*Extracted text*
::::::

Not sure I get your question and I don't see the relation with the
testpmd patch.
I did not say we must not release resources.

Just to rephrase my previous mail:

Generally speaking, calling rte_eal_cleanup() from a signal handler is
wrong since it creates races with other threads.
I recommend putting in place a synchronisation mechanism so that all
worker threads break out of their processing loop and the main thread
synchronizes/joins with them before calling rte_eal_cleanup() in its
exit path.

Now, for this patch, in
examples/multi_process/client_server_mp/mp_client/client.c, this
secondary process code seems to only have one thread (but I might be
wrong).
If this is true, then no race in theory => my comment "This might not
be a problem in this multi_process example".
  
Stephen Hemminger July 5, 2023, 11:35 p.m. UTC | #4
On Thu,  8 Oct 2020 21:00:44 +0530
rohit.raj@nxp.com wrote:

> +static void
> +signal_handler(int signal)
> +{
> +	if (signal == SIGINT)
> +		rte_eal_cleanup();

NAK
Call rte_eal_cleanup in signal handler is not safe.

Need to set a flag and handle it in main code.
  

Patch

diff --git a/examples/multi_process/client_server_mp/mp_client/client.c b/examples/multi_process/client_server_mp/mp_client/client.c
index 361d90b54..c37516b4c 100644
--- a/examples/multi_process/client_server_mp/mp_client/client.c
+++ b/examples/multi_process/client_server_mp/mp_client/client.c
@@ -11,6 +11,7 @@ 
 #include <stdlib.h>
 #include <getopt.h>
 #include <string.h>
+#include <signal.h>
 
 #include <rte_common.h>
 #include <rte_malloc.h>
@@ -196,6 +197,14 @@  handle_packet(struct rte_mbuf *buf)

::::::

*Work item A*
Reproduce the lines of the listing starting at the line containing "A water meter" and ending at the line containing "Observed: 4613.42 ft³", with both of those lines included. Leave the pictures out of your answer.

*Supplied entries*

::::::

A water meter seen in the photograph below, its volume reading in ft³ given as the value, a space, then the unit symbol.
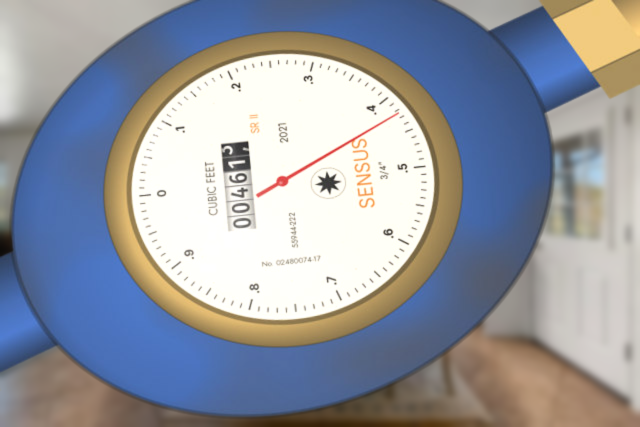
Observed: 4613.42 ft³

::::::

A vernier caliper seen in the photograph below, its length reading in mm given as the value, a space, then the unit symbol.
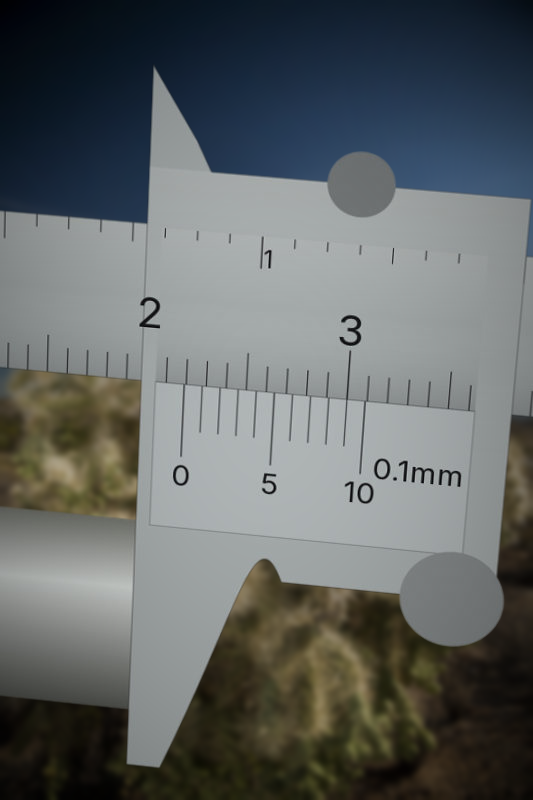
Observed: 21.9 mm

::::::

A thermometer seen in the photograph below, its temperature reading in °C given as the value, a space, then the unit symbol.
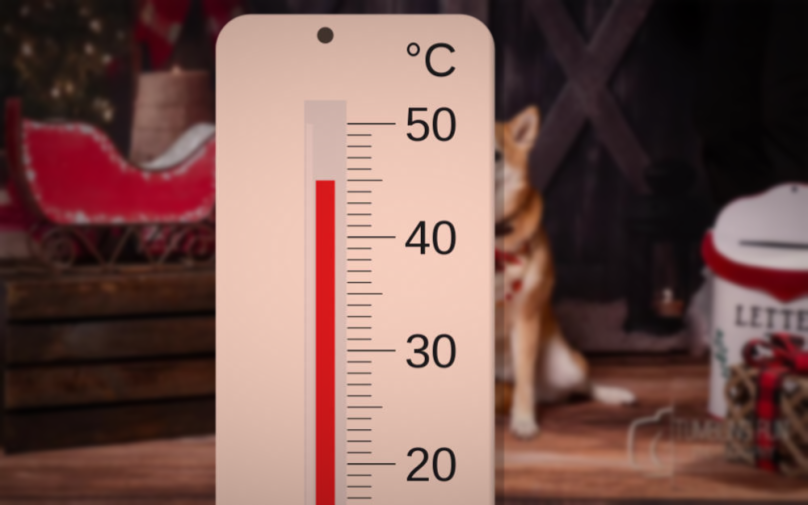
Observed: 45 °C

::::::

*Work item B*
Write what comes next in the patch discussion on the signal handler, following on from its last line.

*Exercise output A*
A water meter seen in the photograph below, its volume reading in ft³ given as the value, a space, then the unit symbol.
Observed: 4613.42 ft³

*Exercise output B*
 
 }
 
+static void
+signal_handler(int signal)
+{
+	if (signal == SIGINT)
+		rte_eal_cleanup();
+	exit(0);
+}
+
 /*
  * Application main function - loops through
  * receiving and processing packets. Never returns
@@ -217,6 +226,8 @@  main(int argc, char *argv[])
 	argc -= retval;
 	argv += retval;
 
+	signal(SIGINT, signal_handler);
+
 	if (parse_app_args(argc, argv) < 0)
 		rte_exit(EXIT_FAILURE, "Invalid command-line arguments\n");
 
diff --git a/examples/multi_process/client_server_mp/mp_server/main.c b/examples/multi_process/client_server_mp/mp_server/main.c
index 280dab867..b0241cc20 100644
--- a/examples/multi_process/client_server_mp/mp_server/main.c
+++ b/examples/multi_process/client_server_mp/mp_server/main.c
@@ -275,11 +275,13 @@  signal_handler(int signal)
 {
 	uint16_t port_id;
 
-	if (signal == SIGINT)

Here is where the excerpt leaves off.